Hospital pharmacist Poonam Divani explained how patients on Clozapine have regular blood tests and are closely monitored by a company.

The drug is considered high risk. It can cause high blood pressure and a risk of seizures. In rare cases, patients can develop myocarditis, or an irregular heart rate, the inquest heard.

Symptoms can include palpitations, a racing heart, flu-like symptoms or shortness of breath.

Divani said she consulted guidelines and the monitoring company before advising doctors about the new dose for O’Neill when she was admitted.

She said the dose could be increased by 50 per cent on the first day, by 75 per cent the following day, and by 100 per cent on the third day.

Staff had to do extra monitoring checks as O’Neill restarted on the medication.

Consultant psychiatrist Dr Fatema Ibrahimi told the inquest she did not know if junior doctors had specific training on the side effects of Clozapine.

She told the inquest at Bow coroners’ court that it could be “helpful” if they had more training on the drug.

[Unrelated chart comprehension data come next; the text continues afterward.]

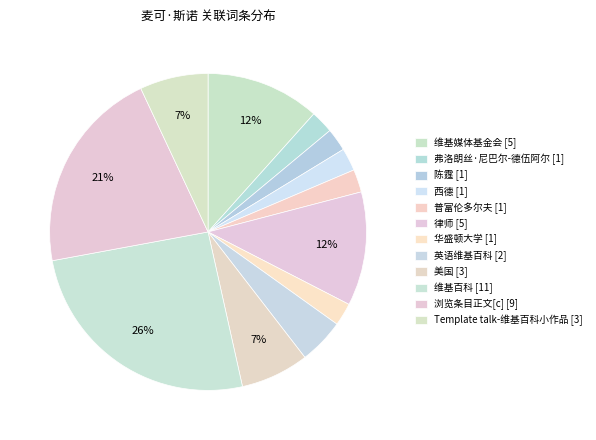

How many slices are in this pie chart?

12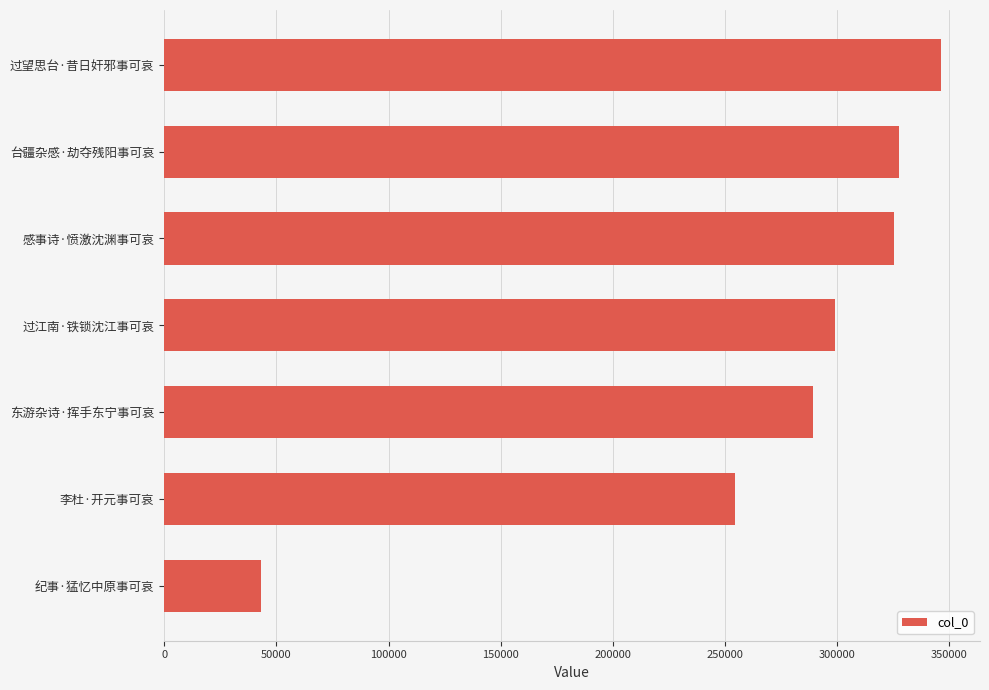

Which label corresponds to the largest value in the chart?

过望思台·昔日奸邪事可哀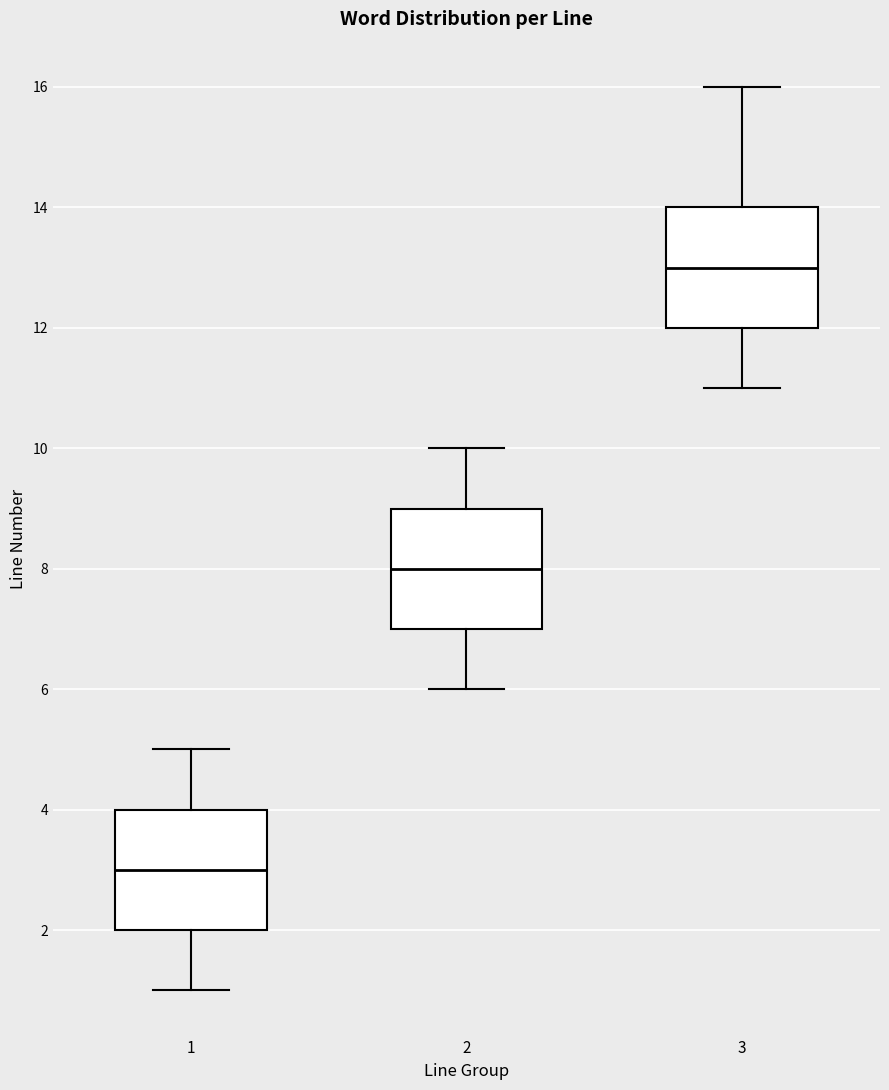

Which box's median line is the lowest?

1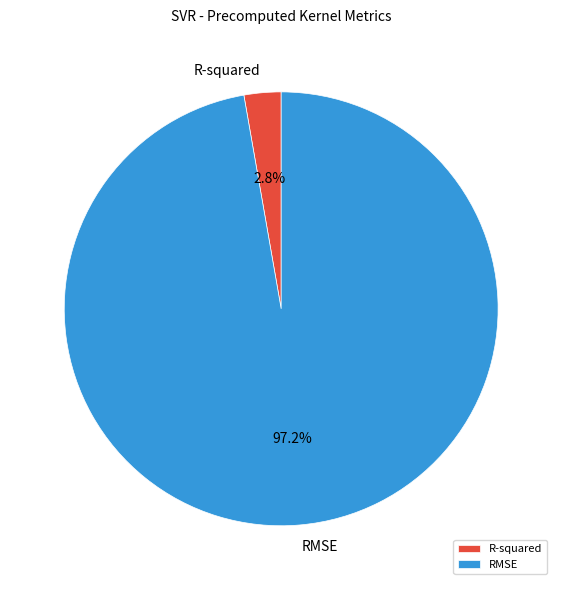

To the nearest percent, what portion does R-squared represent?

3%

Clozapine is not a first line drug for treatment of schizophrenia and is usually used after other treatments have been tried.

Dr Ibrahimi treated O’Neill when she was admitted twice in 2014 and again in 2018 and said she had schizophrenia, with symptoms of feeling negative and being withdrawn from family and friends when she felt unwell. She had also missed doses of Clozapine in the past.

Dr Ibrahimi said although the artist had “episodes where she was very unwell”, there were times when she was well and her symptoms were controlled, she communicated clearly and lived independently.

When she first saw O’Neill the day after she was admitted, she wanted more details about the amount of time she had a reduced dose of her medication and by how much it had been reduced.

She told the inquest she did not know that a routine ECG or echocardiogram was not done on admission.

Her long-term plan was to increase the dose of Clozapine to the level O’Neill was taking when she had been well.

She said her main concern was for the amount of food and fluid O’Neill consuming was taking, and to keep an eye out to prevent dehydration.

O’Neill’s blood test taken in A&E was normal.

Dr Ibrahimi said she needed prompting to eat and drink by her mother, who was a regular visitor, along with staff.

Seven days later, O’Neill’s pulse rate rose to 122 and Dr Ibrahimi said she would expect nursing staff to contact doctors about it.

The medical team received an email outlining concerns that Ms O’Neill had not been eating and tests showed she was dehydrated.

Staff arranged for her to get fluids at the Homerton Hospital day unit and then return to the mental health unit where she was drinking, with prompting from nurses.

Overnight on 18/19 December, her blood pressure and oxygen saturation rate were low, and her heart rate had risen.

Doctors advised keeping her under observation and withholding Clozapine. They thought she could have a respiratory infection.

Dr Ibrahimi said she was not told what happened overnight at the morning handover.

Earlier, she told the inquest the unit was short-staffed.

She said she would have asked for more blood tests because O’Neill was on Clozapine.

The following night, O’Neill had a high pulse rate and Dr Ibrahimi did not know about it at handover on 20 December.

She said if she had known about the observations, she would have asked for a troponin test, a protein which is present when people have heart problems, and taken further action depending on the results.

She told the inquest she was aware of the link between Clozapine and myocarditis: “If I had been informed about the high pulse rate and high blood pressure, I would have wanted to refer her.”

O’Neill did not get up to see her during the ward round and Dr Ibrahimi said it “did not worry me”.

O’Neill’s mother has told the inquest her daughter was “incredibly sleepy” that day.

She died the following day and Dr Ibrahimi said she was “incredibly shocked and saddened”.

Her first thought was she could have had a pulmonary embolism, or deep vein thrombosis, which can cause the sudden death of young people.

The inquest continues and is expected to last two weeks.